Waltzing on thin ice……

Patsy McGarry writing in the Irish Times (July 28, 2011) offers some well-phrased reflections about the Vatican’s reactions to sexual abuse in Ireland and the Murphy and Cloyne reports.

Frankly the current Vatican administration, orchestrated by the Bavarian pontiff, shows very little interest in transparency. Fortunately the Vatican cannot control the media. The truth will indeed come out. The bishop of Rome wears fancy slippers but he is waltzing on thin ice…..

McGarry’s observations:

In 2008, Bishop John Magee of Cloyne and Msgr Denis O’Callaghan lied to the church’s child protection watchdog about abuse there.

This formidable desire to hide the truth on the part of senior clergy in Ireland by lies, damn lies and mental reservation was not rooted in any peculiar aversion on their part. It rested entirely on what they understood was required of them by Rome.

Yet in his March 2010 pastoral letter to Irish Catholics, Pope Benedict XVI told the bishops that “some of you and your predecessors failed, at times grievously”, when it came to child protection. Not a word about Rome’s role in any of this.

Not a word about Cardinal Castrillon Hoyos who was responsible for the 1997 letter to the Irish bishops dismissing their 1996 Framework Document as “merely a study document”. Which letter, the Cloyne report said, “gave comfort and support” to those who “dissented from the stated official Irish church policy” on child protection.

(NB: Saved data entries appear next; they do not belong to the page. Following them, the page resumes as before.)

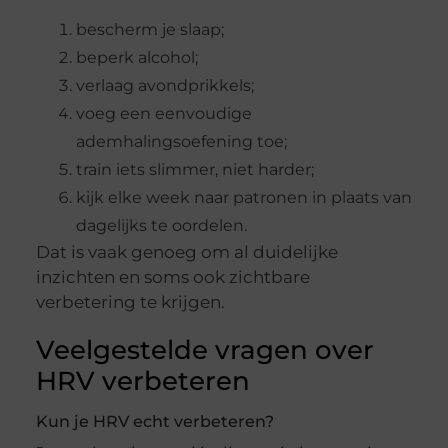
bescherm je slaap;
beperk alcohol;
verlaag avondprikkels;
voeg een eenvoudige
ademhalingsoefening toe;
train iets slimmer, niet harder;
kijk elke week naar patronen in plaats van
dagelijks te oordelen.
Dat is vaak genoeg om al duidelijke
inzichten en soms ook zichtbare
verbetering te krijgen.
Veelgestelde vragen over
HRV verbeteren
Kun je HRV echt verbeteren?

In 1999, when the Irish bishops were visiting Rome they were reminded by a Vatican official they were “bishops first, not policemen” when it came to reporting clerical child sex abuse. But apologists for Rome insist all changed in May 2001 when then prefect of the Congregation for the Doctrine of the Faith (CDF) Cardinal Joseph Ratzinger sent two letters to every Catholic bishop in the world. In Latin. One insisted that both be kept secret. The other directed that all clerical child sex abuse allegations “with a semblance of truth” be sent to the congregation and it would decide whether they be dealt with at diocesan or Vatican level.

Yet, as current chancellor of Dublin’s archdiocese Msgr John Dolan told the Murphy commission, this policy “was subsequently modified as Rome was unable to deal with the vast numbers of referrals”. The Cloyne report continues: “The position now, he [Msgr Dolan] said, is that all cases brought to the attention of the archdiocese before April 2001 and which were outside prescription . . . were not going to be dealt with by the CDF. It was up to the bishop to apply disciplinary measures to the management of those priests.”

In effect, the Irish bishops were back where they were before 2001. As Murphy reported: “Victims have expressed disappointment that neither the Framework Document nor its successor, Our Children, Our Church (2005), received recognition from Rome, thus leaving both documents without legal status under canon law.”

This, Murphy found, “was in direct contrast to the approach adopted by the Holy See to the request of the American Conference of Bishops”. The truth is Rome tied the hands of those Irish bishops and religious superiors who wanted to address the abuse issue properly.

Yet, Rome did not even acknowledge correspondence from the Murphy commission in September 2006. Instead it complained the commission did not use proper channels. So, in February 2007, the Murphy commission wrote to then papal nuncio to Ireland Archbishop Giuseppe Lazzarotto requesting he forward “all documents in his possession relevant to
the commission”. He did not reply.

So, in early 2009, it wrote to current nuncio Archbishop Giuseppe Leanza, (in situ since April 2008), enclosing a draft of its report for comment. He did not reply.

The nunciature in Dublin has been the conduit for truthful clerical child abuse reports to Rome, while Archbishop Leanza was personally involved in talks which led to Bishop Magee standing aside at Cloyne in February 2009.

So, the Murphy commission asked him to “submit to it any information which you have about the matters under investigation”. He felt “unable to assist” it “in this matter”.